- What to produce: Decide whether each statement agrees with the passage on placental transfer of protease inhibitors below, answering yes or no and quoting the deciding words. 1. The PACTG 1026 study team reported a cord-to-maternal lopinavir ratio of 0.2 in 10 paired detectable samples. 2. In the single published atazanavir/ritonavir case, the cord blood atazanavir level at delivery exceeded the maternal level. 3. In the study of 13 maternal cord blood sample pairs, most reported ratios fell below the limit of detection.

From a pharmacokinetic point of view, this result may partly be explained by the transplacental passage of atazanavir. Several data have confirmed an overall low level of placental passage for PI. In line with the considerable intersubject variability seen for maternal levels [17,18,21], umbilical cord/maternal blood ratios vary substantially in different studies, mostly limited by the small sample size, and with possible differences in threshold limits or the methodological approach. In one study  involving 13 maternal cord blood sample pairs, the reported ratios were extremely low for all PI (nine patients on nelfinavir, two on ritonavir, one on saquinavir and one on lopinavir), most of them being below the limit of detection. Data from the PACTG 1026 study team  on lopinavir/ritonavir in pregnancy reported a ratio equal to 0.2 for the umbilical cord to maternal blood lopinavir concentration in 10 paired detectable samples. For three additional women, however, maternal delivery lopinavir concentrations were below the limit of detection. No measurable PI concentrations in cord blood have been reported in six mother/infant pairs receiving nelfinavir and in six receiving lopinavir/ritonavir . In another study  cord blood concentrations were below the detectable threshold in 10 of 40 samples (25%), 25 of 40 (62%), nine of 11 (81%), four of six (66%) and five of six (83%) for nelfinavir, M8 metabolite, ritonavir, indinavir and saquinavir, respectively. Other authors  reported cord blood concentrations of lopinavir between 5 and 25% of the maternal plasma levels, averaging 16.7%. Only one single case  has been published on human placental transfer of atazanavir/ritonavir in a pregnant woman. At delivery, the cord blood atazanavir level was 362 ng/ml, whereas the maternal atazanavir level was 1515 ng/ml (ratio 0.23). As PI do not cross the placenta to an appreciable degree, the extent to which they can provide direct protection for the newborn is uncertain and probably modest. Reasons for the limited placental transfer are probably the high protein binding capacity of PI and their large molecular size .

- Dataset extract:

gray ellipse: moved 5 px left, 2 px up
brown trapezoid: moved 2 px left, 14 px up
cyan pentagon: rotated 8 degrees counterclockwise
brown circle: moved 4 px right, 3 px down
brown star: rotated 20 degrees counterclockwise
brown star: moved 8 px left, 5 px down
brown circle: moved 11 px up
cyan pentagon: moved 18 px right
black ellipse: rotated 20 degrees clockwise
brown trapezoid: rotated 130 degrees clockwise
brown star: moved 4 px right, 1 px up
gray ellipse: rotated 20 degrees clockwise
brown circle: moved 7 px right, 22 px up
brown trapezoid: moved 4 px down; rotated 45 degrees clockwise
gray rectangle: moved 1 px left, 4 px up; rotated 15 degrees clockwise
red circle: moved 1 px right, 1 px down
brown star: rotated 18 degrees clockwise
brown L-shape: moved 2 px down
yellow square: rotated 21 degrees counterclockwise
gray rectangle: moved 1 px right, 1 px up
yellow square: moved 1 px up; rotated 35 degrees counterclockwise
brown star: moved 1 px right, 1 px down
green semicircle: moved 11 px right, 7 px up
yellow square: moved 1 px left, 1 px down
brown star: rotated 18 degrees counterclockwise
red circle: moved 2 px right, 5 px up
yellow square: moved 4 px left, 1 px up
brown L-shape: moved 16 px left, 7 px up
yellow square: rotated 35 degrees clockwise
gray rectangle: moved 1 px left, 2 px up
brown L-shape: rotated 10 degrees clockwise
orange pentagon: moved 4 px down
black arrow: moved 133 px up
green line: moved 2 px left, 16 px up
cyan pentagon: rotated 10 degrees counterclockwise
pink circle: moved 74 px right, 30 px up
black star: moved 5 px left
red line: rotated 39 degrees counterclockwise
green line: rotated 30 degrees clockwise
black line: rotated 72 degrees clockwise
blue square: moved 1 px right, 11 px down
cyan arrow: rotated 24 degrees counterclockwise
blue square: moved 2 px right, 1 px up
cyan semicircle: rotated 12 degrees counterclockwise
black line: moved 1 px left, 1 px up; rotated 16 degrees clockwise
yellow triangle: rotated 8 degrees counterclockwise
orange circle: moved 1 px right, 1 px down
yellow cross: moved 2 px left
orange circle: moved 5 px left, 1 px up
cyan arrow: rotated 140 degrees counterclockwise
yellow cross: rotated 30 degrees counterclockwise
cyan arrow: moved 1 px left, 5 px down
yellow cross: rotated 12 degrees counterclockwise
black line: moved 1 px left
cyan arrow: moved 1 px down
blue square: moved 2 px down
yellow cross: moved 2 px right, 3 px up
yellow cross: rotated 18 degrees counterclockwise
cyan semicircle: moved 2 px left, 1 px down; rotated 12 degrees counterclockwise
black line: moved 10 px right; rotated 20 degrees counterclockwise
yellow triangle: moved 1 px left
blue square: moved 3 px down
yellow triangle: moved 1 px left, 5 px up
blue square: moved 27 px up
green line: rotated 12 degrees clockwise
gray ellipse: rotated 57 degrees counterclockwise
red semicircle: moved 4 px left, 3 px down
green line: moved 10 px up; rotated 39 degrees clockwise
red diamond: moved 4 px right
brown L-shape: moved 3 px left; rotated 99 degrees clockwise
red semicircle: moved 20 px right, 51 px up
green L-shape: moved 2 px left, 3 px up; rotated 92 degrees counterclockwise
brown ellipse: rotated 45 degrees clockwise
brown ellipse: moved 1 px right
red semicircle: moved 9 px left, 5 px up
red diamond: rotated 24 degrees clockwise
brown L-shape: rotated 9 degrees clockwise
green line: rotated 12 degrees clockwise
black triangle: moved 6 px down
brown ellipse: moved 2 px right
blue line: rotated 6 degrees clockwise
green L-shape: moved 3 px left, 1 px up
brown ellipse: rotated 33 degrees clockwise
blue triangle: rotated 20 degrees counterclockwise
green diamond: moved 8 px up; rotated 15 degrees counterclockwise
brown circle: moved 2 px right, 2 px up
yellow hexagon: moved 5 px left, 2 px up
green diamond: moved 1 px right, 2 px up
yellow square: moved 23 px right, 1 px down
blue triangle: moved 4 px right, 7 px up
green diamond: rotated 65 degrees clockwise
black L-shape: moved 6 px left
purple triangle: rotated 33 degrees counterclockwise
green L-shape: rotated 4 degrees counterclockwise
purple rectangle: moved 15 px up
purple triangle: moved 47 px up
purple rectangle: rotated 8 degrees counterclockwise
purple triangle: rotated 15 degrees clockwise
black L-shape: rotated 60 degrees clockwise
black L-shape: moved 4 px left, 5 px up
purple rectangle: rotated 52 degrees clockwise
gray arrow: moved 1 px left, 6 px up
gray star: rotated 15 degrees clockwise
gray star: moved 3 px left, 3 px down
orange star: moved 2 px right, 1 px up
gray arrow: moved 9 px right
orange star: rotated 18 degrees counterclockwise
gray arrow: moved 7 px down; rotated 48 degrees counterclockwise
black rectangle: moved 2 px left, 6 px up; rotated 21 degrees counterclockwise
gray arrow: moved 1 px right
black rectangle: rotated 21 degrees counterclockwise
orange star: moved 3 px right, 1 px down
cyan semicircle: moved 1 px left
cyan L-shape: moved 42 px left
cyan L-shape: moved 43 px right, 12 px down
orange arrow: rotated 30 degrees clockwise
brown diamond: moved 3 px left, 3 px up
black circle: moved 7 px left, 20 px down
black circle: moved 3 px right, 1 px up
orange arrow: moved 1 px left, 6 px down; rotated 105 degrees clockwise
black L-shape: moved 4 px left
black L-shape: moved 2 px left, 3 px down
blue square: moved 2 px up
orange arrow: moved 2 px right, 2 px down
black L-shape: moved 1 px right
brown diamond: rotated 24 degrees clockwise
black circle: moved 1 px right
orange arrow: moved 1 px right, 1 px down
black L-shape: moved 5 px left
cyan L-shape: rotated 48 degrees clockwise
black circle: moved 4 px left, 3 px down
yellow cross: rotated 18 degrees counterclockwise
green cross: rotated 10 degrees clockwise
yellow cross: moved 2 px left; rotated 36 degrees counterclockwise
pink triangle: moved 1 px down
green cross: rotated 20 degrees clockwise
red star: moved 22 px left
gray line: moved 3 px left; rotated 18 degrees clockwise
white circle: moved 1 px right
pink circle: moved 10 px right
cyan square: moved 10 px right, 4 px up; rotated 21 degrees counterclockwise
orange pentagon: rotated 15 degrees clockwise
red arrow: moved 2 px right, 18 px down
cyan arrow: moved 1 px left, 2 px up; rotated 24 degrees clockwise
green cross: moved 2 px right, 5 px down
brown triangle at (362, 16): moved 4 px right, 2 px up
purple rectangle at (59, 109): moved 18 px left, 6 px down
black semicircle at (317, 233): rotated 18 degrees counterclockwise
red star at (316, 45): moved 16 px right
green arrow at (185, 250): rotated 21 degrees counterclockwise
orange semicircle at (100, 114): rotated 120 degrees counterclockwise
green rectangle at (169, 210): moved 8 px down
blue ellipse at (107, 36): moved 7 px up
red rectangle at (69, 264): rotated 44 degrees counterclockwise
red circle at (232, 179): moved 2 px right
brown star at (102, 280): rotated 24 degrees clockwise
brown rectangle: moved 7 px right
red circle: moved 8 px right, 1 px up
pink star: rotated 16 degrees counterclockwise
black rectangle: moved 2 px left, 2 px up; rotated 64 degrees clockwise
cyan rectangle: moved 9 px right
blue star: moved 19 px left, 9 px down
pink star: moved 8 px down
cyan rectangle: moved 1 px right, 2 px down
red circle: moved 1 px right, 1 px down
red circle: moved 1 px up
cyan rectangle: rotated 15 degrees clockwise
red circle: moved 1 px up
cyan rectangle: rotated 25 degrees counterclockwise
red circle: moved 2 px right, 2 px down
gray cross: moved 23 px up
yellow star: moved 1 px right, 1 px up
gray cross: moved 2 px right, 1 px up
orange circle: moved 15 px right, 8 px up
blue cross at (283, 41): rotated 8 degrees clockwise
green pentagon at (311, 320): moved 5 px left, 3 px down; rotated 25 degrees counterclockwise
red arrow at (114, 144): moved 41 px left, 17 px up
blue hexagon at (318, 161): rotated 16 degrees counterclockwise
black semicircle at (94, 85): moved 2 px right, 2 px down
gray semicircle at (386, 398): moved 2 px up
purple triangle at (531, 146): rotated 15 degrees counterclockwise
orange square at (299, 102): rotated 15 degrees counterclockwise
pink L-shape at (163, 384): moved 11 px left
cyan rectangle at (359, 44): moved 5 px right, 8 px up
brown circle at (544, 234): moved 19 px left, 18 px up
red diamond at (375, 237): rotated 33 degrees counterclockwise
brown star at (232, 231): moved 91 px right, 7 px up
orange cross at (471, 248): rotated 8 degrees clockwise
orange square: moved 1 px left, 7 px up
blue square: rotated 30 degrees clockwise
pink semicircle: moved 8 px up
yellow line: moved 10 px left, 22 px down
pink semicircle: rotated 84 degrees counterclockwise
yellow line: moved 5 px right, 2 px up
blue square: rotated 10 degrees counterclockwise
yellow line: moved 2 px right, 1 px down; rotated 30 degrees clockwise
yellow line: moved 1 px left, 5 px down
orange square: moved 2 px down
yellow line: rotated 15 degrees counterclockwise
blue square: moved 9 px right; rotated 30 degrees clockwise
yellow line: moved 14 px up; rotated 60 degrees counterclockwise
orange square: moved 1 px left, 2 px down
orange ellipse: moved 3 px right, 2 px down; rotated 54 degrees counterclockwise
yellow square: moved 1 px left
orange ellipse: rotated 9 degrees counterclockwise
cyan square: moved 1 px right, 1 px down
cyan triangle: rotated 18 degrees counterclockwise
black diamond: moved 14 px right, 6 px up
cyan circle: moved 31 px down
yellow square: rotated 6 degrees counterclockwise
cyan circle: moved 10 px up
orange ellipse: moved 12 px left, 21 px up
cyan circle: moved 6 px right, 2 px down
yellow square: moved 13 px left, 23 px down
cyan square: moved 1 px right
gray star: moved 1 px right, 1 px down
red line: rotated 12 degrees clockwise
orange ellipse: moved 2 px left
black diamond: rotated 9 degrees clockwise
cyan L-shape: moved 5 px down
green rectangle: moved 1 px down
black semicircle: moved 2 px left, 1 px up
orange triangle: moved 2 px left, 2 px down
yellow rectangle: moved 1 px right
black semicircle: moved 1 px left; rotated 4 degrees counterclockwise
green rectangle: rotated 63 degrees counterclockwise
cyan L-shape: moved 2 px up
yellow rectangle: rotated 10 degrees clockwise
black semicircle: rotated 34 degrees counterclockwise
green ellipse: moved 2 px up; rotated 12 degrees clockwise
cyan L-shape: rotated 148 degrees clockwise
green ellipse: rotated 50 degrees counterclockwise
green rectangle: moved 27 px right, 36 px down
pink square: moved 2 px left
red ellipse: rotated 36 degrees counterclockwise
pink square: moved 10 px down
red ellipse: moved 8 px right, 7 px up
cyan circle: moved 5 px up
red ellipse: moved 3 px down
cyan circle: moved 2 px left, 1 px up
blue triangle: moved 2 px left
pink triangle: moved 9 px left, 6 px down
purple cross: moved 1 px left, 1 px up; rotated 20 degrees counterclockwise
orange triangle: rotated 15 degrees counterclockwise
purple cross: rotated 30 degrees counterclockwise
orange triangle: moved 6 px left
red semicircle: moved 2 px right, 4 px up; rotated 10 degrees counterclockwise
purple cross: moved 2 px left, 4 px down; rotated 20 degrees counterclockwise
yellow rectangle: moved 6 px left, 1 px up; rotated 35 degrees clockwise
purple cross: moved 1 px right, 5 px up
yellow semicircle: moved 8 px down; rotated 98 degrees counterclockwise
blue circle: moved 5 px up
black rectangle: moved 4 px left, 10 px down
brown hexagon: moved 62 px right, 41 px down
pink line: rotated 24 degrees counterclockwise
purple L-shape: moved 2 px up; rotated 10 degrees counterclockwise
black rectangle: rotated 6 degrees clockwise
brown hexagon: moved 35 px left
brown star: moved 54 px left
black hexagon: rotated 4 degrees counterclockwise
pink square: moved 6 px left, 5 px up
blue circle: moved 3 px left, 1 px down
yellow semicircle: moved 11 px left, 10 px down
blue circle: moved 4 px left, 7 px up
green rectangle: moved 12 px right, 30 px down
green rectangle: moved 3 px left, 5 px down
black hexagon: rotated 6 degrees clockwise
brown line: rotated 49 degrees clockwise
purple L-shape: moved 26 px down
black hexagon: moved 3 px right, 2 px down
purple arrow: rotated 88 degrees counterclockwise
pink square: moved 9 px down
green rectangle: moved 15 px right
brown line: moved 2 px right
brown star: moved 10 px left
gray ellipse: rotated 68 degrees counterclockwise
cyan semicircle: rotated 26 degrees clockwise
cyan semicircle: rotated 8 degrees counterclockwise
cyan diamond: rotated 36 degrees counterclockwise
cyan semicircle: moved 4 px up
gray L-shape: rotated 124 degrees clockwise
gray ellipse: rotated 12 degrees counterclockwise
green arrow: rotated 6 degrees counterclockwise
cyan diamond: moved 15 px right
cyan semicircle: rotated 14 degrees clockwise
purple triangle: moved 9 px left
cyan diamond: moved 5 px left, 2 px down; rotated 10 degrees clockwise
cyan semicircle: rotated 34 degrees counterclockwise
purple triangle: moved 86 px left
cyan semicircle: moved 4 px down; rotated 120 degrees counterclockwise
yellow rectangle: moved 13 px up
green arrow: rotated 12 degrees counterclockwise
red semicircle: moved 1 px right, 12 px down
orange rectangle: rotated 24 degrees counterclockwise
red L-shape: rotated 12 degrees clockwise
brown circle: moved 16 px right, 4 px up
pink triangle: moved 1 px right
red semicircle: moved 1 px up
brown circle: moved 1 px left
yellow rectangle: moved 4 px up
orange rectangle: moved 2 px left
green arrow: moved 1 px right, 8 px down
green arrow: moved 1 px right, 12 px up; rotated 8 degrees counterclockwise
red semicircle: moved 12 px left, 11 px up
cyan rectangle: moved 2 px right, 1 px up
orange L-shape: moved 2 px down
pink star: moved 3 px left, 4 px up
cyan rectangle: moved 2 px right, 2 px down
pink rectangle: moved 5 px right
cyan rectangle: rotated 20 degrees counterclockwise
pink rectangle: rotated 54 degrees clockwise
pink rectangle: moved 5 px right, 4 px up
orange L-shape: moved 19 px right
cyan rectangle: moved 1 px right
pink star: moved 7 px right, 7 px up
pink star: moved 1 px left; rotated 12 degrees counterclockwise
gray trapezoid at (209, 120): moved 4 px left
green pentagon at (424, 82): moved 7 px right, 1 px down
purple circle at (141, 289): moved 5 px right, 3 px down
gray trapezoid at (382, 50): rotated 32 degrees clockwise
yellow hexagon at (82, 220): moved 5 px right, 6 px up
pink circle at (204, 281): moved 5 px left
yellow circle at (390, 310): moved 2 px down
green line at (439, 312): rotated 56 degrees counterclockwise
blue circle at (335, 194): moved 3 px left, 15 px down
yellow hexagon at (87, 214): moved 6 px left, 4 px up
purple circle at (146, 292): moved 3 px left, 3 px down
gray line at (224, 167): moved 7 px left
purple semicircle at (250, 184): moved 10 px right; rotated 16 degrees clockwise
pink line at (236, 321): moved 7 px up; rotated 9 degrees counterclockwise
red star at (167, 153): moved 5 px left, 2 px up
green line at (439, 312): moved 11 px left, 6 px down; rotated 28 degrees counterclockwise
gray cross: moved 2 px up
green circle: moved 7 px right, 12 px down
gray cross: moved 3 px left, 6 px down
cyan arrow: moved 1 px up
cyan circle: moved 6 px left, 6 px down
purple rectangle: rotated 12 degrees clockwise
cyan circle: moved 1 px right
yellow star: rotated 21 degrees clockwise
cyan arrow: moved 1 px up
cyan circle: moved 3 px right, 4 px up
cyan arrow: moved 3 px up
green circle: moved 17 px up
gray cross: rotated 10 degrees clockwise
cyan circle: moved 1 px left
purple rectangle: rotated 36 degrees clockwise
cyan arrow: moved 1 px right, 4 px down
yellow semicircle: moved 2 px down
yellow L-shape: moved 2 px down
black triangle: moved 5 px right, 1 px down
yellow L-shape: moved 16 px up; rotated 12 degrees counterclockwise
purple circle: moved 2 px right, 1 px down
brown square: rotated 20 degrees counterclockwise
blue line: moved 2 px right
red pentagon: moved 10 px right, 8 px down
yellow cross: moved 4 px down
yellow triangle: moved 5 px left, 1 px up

- Finished exercise:
1. Yes: "reported a ratio equal to 0.2 for the umbilical cord to maternal blood lopinavir concentration in 10 paired detectable samples"
2. No: "the cord blood atazanavir level was 362 ng/ml, whereas the maternal atazanavir level was 1515 ng/ml"
3. Yes: "most of them being below the limit of detection"